Serotonin Regulates the Sensitivity of Brain Cells Involved in Hearing
Nace Golding, a neuroscientist at the University of Texas at Austin, and his team were surprised to find that serotonin also regulates the sensitivity of auditory neurons, brain cells involved in hearing.
You may have heard of serotonin, a chemical found throughout the brain that regulates a host of mental states such as mood, appetite and alertness. When we have enough of it, we have an overall sense of wellbeing and happiness. When we're running low on it, we can experience depression.
Nace Golding, a neuroscientist at the University of Texas at Austin, and his team were surprised to find that serotonin also regulates the sensitivity of auditory neurons, brain cells involved in hearing. The more sensitive a neuron, the more likely it is to fire after receiving signals from other neurons. When serotonin levels are low, auditory neurons are less sensitive, and vice versa.
"Serotonin affects the region of the cell where electrical impulses are generated, and in doing so it acts like a thermostat, changing the neuron's sensitivity to the activity of its inputs, so it can be more or less selective about what signals it lets through," says Golding.
The findings were published online in the journal Nature Neuroscience on April 25.
The discovery is intriguing, but it raises broader questions. Does serotonin have the same effect on other types of neurons? Does serotonin affect the sense of hearing in people with depression (who have lower serotonin levels)?
Golding notes that the type of serotonin receptor they studied is the most common subtype found in the brain and is the target of many antidepressant drugs. Which raises yet another intriguing question: Does serotonin affect the sense of hearing in people taking antidepressants?
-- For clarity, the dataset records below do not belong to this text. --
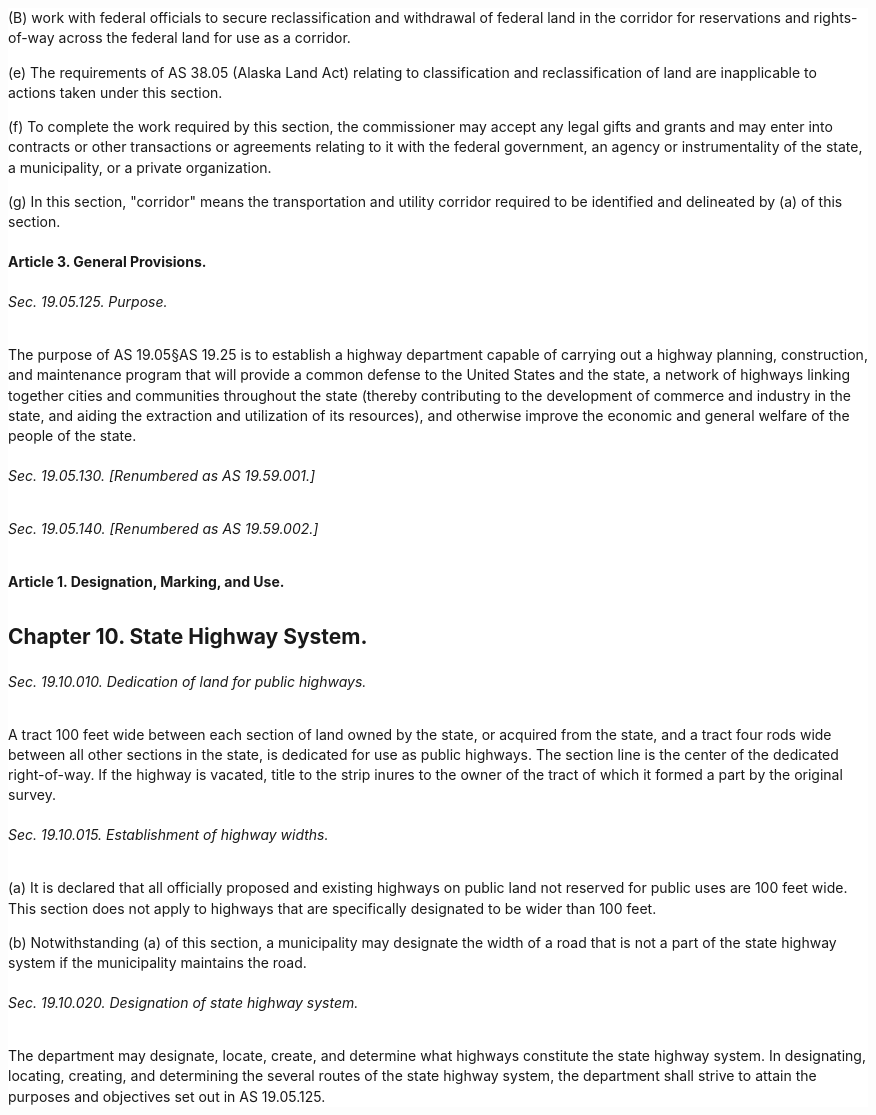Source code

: (B) work with federal officials to secure reclassification and withdrawal of federal land in the corridor for reservations and rights-of-way across the federal land for use as a corridor.

(e) The requirements of AS 38.05 (Alaska Land Act) relating to classification and reclassification of land are inapplicable to actions taken under this section.

(f) To complete the work required by this section, the commissioner may accept any legal gifts and grants and may enter into contracts or other transactions or agreements relating to it with the federal government, an agency or instrumentality of the state, a municipality, or a private organization.

(g) In this section, "corridor" means the transportation and utility corridor required to be identified and delineated by (a) of this section.

#### Article 3. General Provisions.

###### Sec. 19.05.125.   Purpose.

The purpose of AS 19.05§AS 19.25 is to establish a highway department capable of carrying out a highway planning, construction, and maintenance program that will provide a common defense to the United States and the state, a network of highways linking together cities and communities throughout the state (thereby contributing to the development of commerce and industry in the state, and aiding the extraction and utilization of its resources), and otherwise improve the economic and general welfare of the people of the state.

###### Sec. 19.05.130.   [Renumbered as AS 19.59.001.]

###### Sec. 19.05.140.   [Renumbered as AS 19.59.002.]

#### Article 1. Designation, Marking, and Use.

## Chapter 10. State Highway System.

###### Sec. 19.10.010.   Dedication of land for public highways.

A tract 100 feet wide between each section of land owned by the state, or acquired from the state, and a tract four rods wide between all other sections in the state, is dedicated for use as public highways.  The section line is the center of the dedicated right-of-way.  If the highway is vacated, title to the strip inures to the owner of the tract of which it formed a part by the original survey.

###### Sec. 19.10.015.   Establishment of highway widths.

(a) It is declared that all officially proposed and existing highways on public land not reserved for public uses are 100 feet wide. This section does not apply to highways that are specifically designated to be wider than 100 feet.

(b) Notwithstanding (a) of this section, a municipality may designate the width of a road that is not a part of the state highway system if the municipality maintains the road.

###### Sec. 19.10.020.   Designation of state highway system.

The department may designate, locate, create, and determine what highways constitute the state highway system.  In designating, locating, creating, and determining the several routes of the state highway system, the department shall strive to attain the purposes and objectives set out in AS 19.05.125.
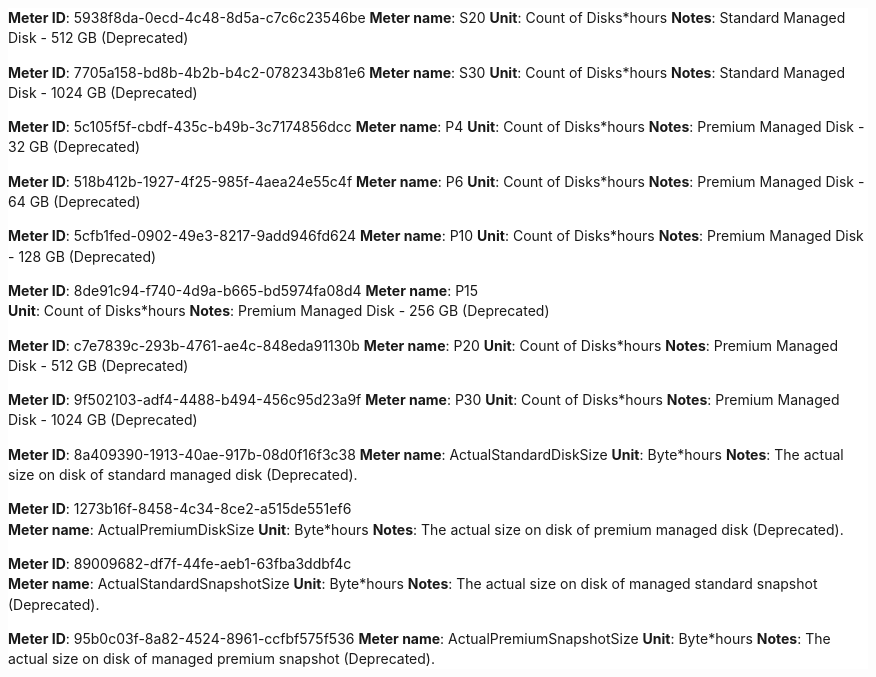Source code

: **Meter ID**: 5938f8da-0ecd-4c48-8d5a-c7c6c23546be
**Meter name**: S20
**Unit**: Count of Disks\*hours
**Notes**: Standard Managed Disk - 512 GB (Deprecated)

**Meter ID**: 7705a158-bd8b-4b2b-b4c2-0782343b81e6
**Meter name**: S30
**Unit**: Count of Disks\*hours
**Notes**: Standard Managed Disk - 1024 GB (Deprecated)

**Meter ID**: 5c105f5f-cbdf-435c-b49b-3c7174856dcc
**Meter name**: P4
**Unit**: Count of Disks\*hours
**Notes**: Premium Managed Disk - 32 GB (Deprecated)

**Meter ID**: 518b412b-1927-4f25-985f-4aea24e55c4f
**Meter name**: P6
**Unit**: Count of Disks\*hours
**Notes**: Premium Managed Disk - 64 GB (Deprecated)

**Meter ID**: 5cfb1fed-0902-49e3-8217-9add946fd624
**Meter name**: P10
**Unit**: Count of Disks\*hours
**Notes**: Premium Managed Disk - 128 GB (Deprecated)  

**Meter ID**: 8de91c94-f740-4d9a-b665-bd5974fa08d4
**Meter name**: P15  
**Unit**: Count of Disks\*hours
**Notes**: Premium Managed Disk - 256 GB (Deprecated)

**Meter ID**: c7e7839c-293b-4761-ae4c-848eda91130b
**Meter name**: P20
**Unit**: Count of Disks\*hours
**Notes**: Premium Managed Disk - 512 GB (Deprecated)

**Meter ID**: 9f502103-adf4-4488-b494-456c95d23a9f
**Meter name**: P30
**Unit**: Count of Disks\*hours
**Notes**: Premium Managed Disk - 1024 GB (Deprecated)

**Meter ID**: 8a409390-1913-40ae-917b-08d0f16f3c38
**Meter name**: ActualStandardDiskSize
**Unit**: Byte\*hours
**Notes**: The actual size on disk of standard managed disk (Deprecated).  

**Meter ID**: 1273b16f-8458-4c34-8ce2-a515de551ef6  
**Meter name**: ActualPremiumDiskSize
**Unit**: Byte\*hours
**Notes**: The actual size on disk of premium managed disk (Deprecated).

**Meter ID**: 89009682-df7f-44fe-aeb1-63fba3ddbf4c  
**Meter name**: ActualStandardSnapshotSize
**Unit**: Byte\*hours
**Notes**: The actual size on disk of managed standard snapshot (Deprecated).

**Meter ID**: 95b0c03f-8a82-4524-8961-ccfbf575f536
**Meter name**: ActualPremiumSnapshotSize
**Unit**: Byte\*hours
**Notes**: The actual size on disk of managed premium snapshot (Deprecated).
The researchers made the discovery in living brain tissue from gerbils. One technique allowed them to send electrical signals to individual neurons and record their electrical outputs. In another technique, they added chemical "photoswitches" to the brain tissue, which allowed them to modify their electrical properties by simply changing the color of light shining on them.
Kwang Woo Ko, a former graduate student working in Golding's lab and lead author of the current study, conducted the bulk of the research. He is currently at Washington University School of Medicine in St. Louis.
The study's other co-authors are Matthew Rasband at Baylor University; and Richard Kramer and Victor Meseguer at the University of California, Berkeley.
Funding for this research was provided by the National Institute on Deafness and Other Communication Disorders, the National Institute of Neurological Disorders and Stroke, and the National Eye Institute.